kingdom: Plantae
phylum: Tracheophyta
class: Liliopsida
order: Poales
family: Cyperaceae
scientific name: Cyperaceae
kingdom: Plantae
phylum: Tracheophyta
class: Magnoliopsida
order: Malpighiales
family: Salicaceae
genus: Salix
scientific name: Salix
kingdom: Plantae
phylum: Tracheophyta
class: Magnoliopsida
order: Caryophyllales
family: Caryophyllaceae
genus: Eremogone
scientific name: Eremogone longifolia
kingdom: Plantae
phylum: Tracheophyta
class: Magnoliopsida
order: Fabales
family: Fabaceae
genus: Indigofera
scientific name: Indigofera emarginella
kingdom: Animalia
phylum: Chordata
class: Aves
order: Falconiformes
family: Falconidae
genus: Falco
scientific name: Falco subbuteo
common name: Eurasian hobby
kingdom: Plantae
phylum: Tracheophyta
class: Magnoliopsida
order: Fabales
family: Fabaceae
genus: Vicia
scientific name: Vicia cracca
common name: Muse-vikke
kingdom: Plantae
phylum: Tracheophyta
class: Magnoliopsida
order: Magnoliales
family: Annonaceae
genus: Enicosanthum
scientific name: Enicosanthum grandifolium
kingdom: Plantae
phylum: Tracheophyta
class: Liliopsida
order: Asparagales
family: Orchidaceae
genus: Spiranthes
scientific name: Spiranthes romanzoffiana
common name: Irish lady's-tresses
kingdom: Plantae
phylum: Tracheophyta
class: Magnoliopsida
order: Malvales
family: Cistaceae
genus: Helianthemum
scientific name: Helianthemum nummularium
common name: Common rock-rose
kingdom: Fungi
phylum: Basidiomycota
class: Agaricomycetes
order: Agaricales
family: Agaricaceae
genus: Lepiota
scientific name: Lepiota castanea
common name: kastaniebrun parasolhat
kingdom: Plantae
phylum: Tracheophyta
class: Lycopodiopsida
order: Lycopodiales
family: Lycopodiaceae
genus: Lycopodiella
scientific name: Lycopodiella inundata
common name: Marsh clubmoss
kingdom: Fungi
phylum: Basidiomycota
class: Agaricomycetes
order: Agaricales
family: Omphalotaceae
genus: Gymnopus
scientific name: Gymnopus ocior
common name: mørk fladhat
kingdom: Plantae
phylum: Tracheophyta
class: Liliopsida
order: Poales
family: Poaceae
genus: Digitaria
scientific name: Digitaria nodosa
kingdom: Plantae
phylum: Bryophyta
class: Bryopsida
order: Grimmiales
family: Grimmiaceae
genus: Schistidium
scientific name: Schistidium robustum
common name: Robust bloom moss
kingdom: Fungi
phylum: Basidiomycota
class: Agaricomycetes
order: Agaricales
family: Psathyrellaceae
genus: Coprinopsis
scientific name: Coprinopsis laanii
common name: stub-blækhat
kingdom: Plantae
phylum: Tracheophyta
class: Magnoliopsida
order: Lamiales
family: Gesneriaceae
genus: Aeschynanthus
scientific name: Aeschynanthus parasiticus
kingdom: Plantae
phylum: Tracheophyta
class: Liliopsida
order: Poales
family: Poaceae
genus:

:::::

> **WHAT TO DO**: Copy the listing above word for word, starting at its first line and ending at the line that contains "genus: Spiranthes", with both of those lines included.

> **WORKED ANSWER**:
kingdom: Plantae
phylum: Tracheophyta
class: Liliopsida
order: Poales
family: Cyperaceae
scientific name: Cyperaceae
kingdom: Plantae
phylum: Tracheophyta
class: Magnoliopsida
order: Malpighiales
family: Salicaceae
genus: Salix
scientific name: Salix
kingdom: Plantae
phylum: Tracheophyta
class: Magnoliopsida
order: Caryophyllales
family: Caryophyllaceae
genus: Eremogone
scientific name: Eremogone longifolia
kingdom: Plantae
phylum: Tracheophyta
class: Magnoliopsida
order: Fabales
family: Fabaceae
genus: Indigofera
scientific name: Indigofera emarginella
kingdom: Animalia
phylum: Chordata
class: Aves
order: Falconiformes
family: Falconidae
genus: Falco
scientific name: Falco subbuteo
common name: Eurasian hobby
kingdom: Plantae
phylum: Tracheophyta
class: Magnoliopsida
order: Fabales
family: Fabaceae
genus: Vicia
scientific name: Vicia cracca
common name: Muse-vikke
kingdom: Plantae
phylum: Tracheophyta
class: Magnoliopsida
order: Magnoliales
family: Annonaceae
genus: Enicosanthum
scientific name: Enicosanthum grandifolium
kingdom: Plantae
phylum: Tracheophyta
class: Liliopsida
order: Asparagales
family: Orchidaceae
genus: Spiranthes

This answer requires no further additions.